And now for something a little bit different.
I love my Cineworld Unlimited card; not just because it’s convenient, relatively cheap, and frankly a good investment for a cinephile, but also because Cineworld keep upping their game, they do their best to keep me as a customer.
This year in particular Cineworld’s customer retention strategy has hit all the right areas. First, a quick lesson in why retention marketing is important.
Unlimited members now make up 16% of total box office revenues for Cineworld; That’s a guaranteed £14.99 – £17.99 each month from over 280,000 members for a minimum of 12 months. Cineworld’s challenge here is keeping us on after those 12 months, and getting us to purchase high-margin items such as popcorn; make it worth our while.
Recent studies have suggested that up to 65% of a company’s business comes from existing customers, and attracting a new customer can cost five to ten times as much as keeping an existing one. So companies need to pay as much attention to retention as they do to acquisition.
Over the last 12 months Cineworld has been building up their retention strategy for non-unlimited members and unlimited members. How have they done this? Let’s have a look.
Grow customers data and engage in regular communication
This year (16th March to be exact), Cineworld launched myCineworld; allowing those who sign up access to deals and offers as well as an easier online process to book your tickets. myCineworld currently offers:
MyCineworld does four things: it captures user data – important for future CRM opportunities. It makes Cineworld more likely to be the first point of call to book cinema tickets. Improves customer satisfaction by shortening queues when purchasing tickets in the foyer (in theory).

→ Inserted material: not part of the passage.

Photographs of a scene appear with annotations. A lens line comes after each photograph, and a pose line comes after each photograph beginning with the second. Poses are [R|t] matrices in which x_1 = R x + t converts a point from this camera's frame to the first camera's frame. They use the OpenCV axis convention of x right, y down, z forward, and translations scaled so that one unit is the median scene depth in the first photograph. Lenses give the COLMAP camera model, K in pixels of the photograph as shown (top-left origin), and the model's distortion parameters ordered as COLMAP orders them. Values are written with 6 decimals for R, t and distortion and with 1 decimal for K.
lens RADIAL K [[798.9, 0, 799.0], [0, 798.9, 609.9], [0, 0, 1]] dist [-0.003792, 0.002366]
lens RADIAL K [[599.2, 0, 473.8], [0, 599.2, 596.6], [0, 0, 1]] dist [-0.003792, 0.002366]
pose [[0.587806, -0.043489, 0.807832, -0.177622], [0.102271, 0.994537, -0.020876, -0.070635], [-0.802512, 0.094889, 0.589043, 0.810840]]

Finally it gives Cineworld a more personalised dialogue with it’s customers through email.
Loyalty and customer appreciation
Cineworld have offered unlimited members deals and incentives in the form of local discounts (usually a local restaurant), and up to 50% off a subscription to Empire magazine.
Earlier this year they added a new offer: 10% off food and drink and a new perk in the form of Unlimited preview screenings. Together these give the Impression that Cineworld regard unlimited members as true VIPs; they gave us something to brag about. Loyalty programs and customer appreciation programs aren’t new, but this is the first time (that I know of) we’ve had these program’s from a cinema chain.

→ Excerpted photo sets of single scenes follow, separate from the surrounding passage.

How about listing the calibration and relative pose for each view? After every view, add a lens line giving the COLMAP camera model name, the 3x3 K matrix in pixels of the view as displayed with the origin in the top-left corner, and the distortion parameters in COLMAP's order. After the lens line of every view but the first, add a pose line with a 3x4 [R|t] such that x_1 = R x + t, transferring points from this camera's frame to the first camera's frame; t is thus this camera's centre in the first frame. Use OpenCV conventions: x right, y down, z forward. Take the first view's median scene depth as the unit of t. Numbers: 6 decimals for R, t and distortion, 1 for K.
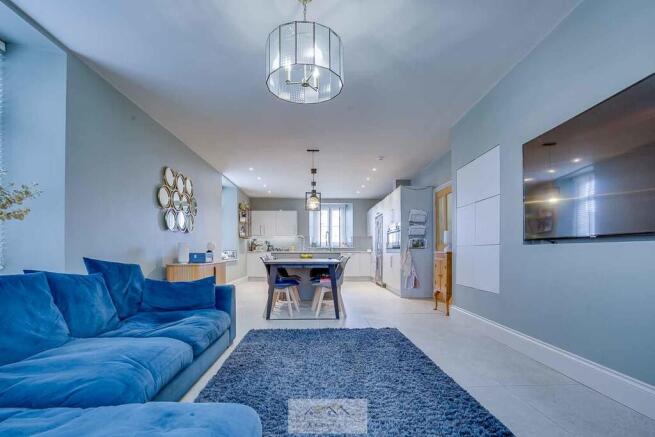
lens RADIAL K [[313.4, 0, 329.3], [0, 313.4, 247.4], [0, 0, 1]] dist [-0.001593, -0.000255]
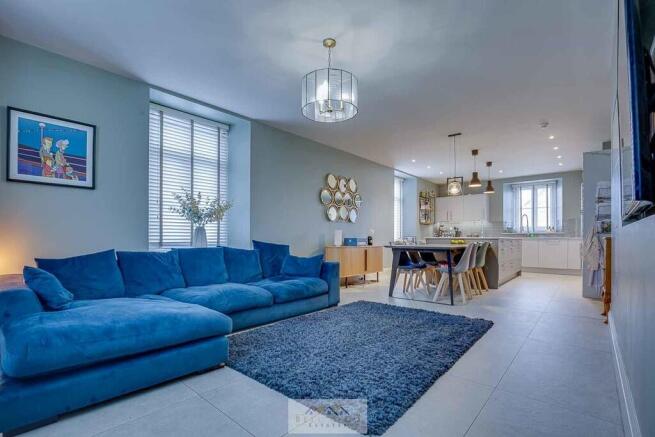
lens RADIAL K [[314.9, 0, 330.1], [0, 314.9, 242.6], [0, 0, 1]] dist [-0.028010, -0.000273]
pose [[0.734474, 0.011828, -0.678534, 0.312177], [0.007099, 0.999659, 0.025111, 0.002573], [0.678600, -0.023260, 0.734140, 0.007894]]
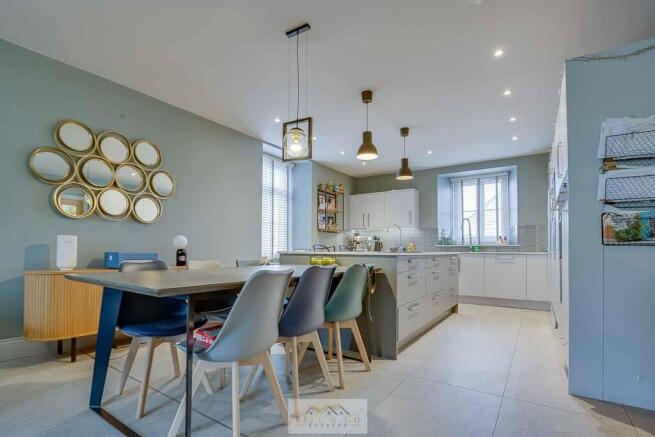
lens RADIAL K [[314.9, 0, 330.1], [0, 314.9, 242.6], [0, 0, 1]] dist [-0.028010, -0.000273]
pose [[0.803567, -0.008082, -0.595160, 0.237888], [-0.000143, 0.999905, -0.013772, 0.005870], [0.595214, 0.011152, 0.803490, 0.635650]]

Unlimited Premium – Cineworld’s Retention marketing strategy for Unlimited members.
I’ve (surprisingly) seen a few comments chastising Cineworld for introducing Unlimited Premium; but to me it makes great marketing sense. Unlimited members are upgraded to premium after the first 12 months of membership, there’s no additional charges for members; just additional benefits.
For Cineworld, It gives them leverage to retain customers after the initial 12 months and with an increased discount (25%) on food and drink: it encourages customers to purchase high margin items. Whilst offering free 3D screenings reduces costs for members and again gives premium members something to boast about and normal unlimited members something to aspire to.
Getting the last mile right
As mentioned previously, Cineworld are pushing more and more customers towards online bookings. Now for this to work Cineworld realised that they needed to get that last mile (booking online) just right; so they redesigned their website and optimised the booking process. On top of this customers get 10% off ticket prices, and they continue to keep unlimited customers happy by allowing members to pre-book tickets online. The result? An experience that keeps customers coming back.
Hopefully the above provides some good insight into how Cineworld are maximising retention marketing. But of course the proof is in the pudding; According to their August interim results (take a look at them, I particularly like their customer life cycle): the rate of advance booking doubled year on year, with a 48% growth in MyCineworld members; and a 7% increase in unlimited subscribers between February and August. That’s not bad in my books, and I daresay with the more recent changes we can expect to see these numbers increase even more.